How about other non-lung thoracic conditions? What should we know?

You know, there’s a big dearth in the lack of understanding in doctors and patients that treatment of the diaphragm is available. And issues with the diaphragm are respiratory failure, albeit non-lung based. We have minimally invasive surgery, or electronic pacing of the diaphragm, that can take somebody that's in respiratory failure and on ventilators from a diaphragm not working despite good lungs and convert them to a patient that doesn't need a ventilator. And we're one of the few centers in the country with a diaphragm center focused on that.

What are you most optimistic about? 

I think one of the most exciting things is the continued early detection and treatment of lung cancer.

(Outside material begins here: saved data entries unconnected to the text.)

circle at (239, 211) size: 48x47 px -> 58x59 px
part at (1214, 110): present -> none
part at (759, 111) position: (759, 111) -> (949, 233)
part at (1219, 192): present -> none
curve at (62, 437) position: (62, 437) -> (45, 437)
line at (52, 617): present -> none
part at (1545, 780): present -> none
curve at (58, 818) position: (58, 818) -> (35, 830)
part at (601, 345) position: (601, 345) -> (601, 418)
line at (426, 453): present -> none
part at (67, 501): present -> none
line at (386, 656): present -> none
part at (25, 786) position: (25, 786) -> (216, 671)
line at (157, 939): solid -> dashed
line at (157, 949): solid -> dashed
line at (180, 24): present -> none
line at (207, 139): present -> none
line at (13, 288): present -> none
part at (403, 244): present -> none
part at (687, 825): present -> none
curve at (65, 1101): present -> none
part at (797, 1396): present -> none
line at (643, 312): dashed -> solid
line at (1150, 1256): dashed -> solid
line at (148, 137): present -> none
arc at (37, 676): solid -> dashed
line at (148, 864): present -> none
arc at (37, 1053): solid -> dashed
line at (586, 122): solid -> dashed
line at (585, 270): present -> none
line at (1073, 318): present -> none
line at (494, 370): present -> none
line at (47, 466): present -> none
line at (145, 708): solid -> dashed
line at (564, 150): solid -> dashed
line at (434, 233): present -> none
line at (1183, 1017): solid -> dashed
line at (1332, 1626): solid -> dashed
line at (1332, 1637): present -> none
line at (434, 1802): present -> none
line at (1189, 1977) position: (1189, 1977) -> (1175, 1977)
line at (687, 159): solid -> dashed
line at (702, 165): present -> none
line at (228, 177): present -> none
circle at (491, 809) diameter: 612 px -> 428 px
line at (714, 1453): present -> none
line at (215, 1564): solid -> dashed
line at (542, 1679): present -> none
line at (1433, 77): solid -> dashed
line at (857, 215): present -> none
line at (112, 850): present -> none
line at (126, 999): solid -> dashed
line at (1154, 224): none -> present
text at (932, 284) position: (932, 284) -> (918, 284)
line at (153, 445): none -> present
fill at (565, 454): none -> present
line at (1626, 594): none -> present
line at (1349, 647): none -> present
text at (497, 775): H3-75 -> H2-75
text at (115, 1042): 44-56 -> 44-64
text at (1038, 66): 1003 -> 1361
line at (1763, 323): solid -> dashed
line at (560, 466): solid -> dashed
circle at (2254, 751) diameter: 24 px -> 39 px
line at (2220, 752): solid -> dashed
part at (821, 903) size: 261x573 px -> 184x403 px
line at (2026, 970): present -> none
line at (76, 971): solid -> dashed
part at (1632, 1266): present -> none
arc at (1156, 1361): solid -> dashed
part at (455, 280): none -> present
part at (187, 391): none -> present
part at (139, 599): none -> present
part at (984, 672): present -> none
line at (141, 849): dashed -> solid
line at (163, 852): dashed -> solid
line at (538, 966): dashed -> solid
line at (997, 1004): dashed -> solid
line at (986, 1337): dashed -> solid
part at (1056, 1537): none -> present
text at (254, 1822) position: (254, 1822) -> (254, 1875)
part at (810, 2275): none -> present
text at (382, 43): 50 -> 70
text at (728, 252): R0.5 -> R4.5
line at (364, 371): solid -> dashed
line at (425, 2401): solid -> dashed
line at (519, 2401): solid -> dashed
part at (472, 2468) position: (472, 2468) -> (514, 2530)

Right now it's by CT scan. In the future, it may be by breathalyzer. And as we get better and better at diagnosing it earlier, we're going to start treating it without surgery at all, by microwave ablation from inside the airway and treatments like that. 

With microwave ablation, we're not there yet on a wide-scale basis but we'll steer catheters into parts of the lung where we used to just be able to diagnose the cancer by putting a needle into it. And wherever we diagnose, we can put a little probe that will actually burn the cancer from the inside and cure it.

So, the future is basically doing detection and treatment at the same time? 

Exactly. I would hope that in a short amount of time, we'll say five to seven years, we’ll be able to screen, diagnose, and treat on the same day. And that’s the goal—to screen, diagnose, and treat all within the same day.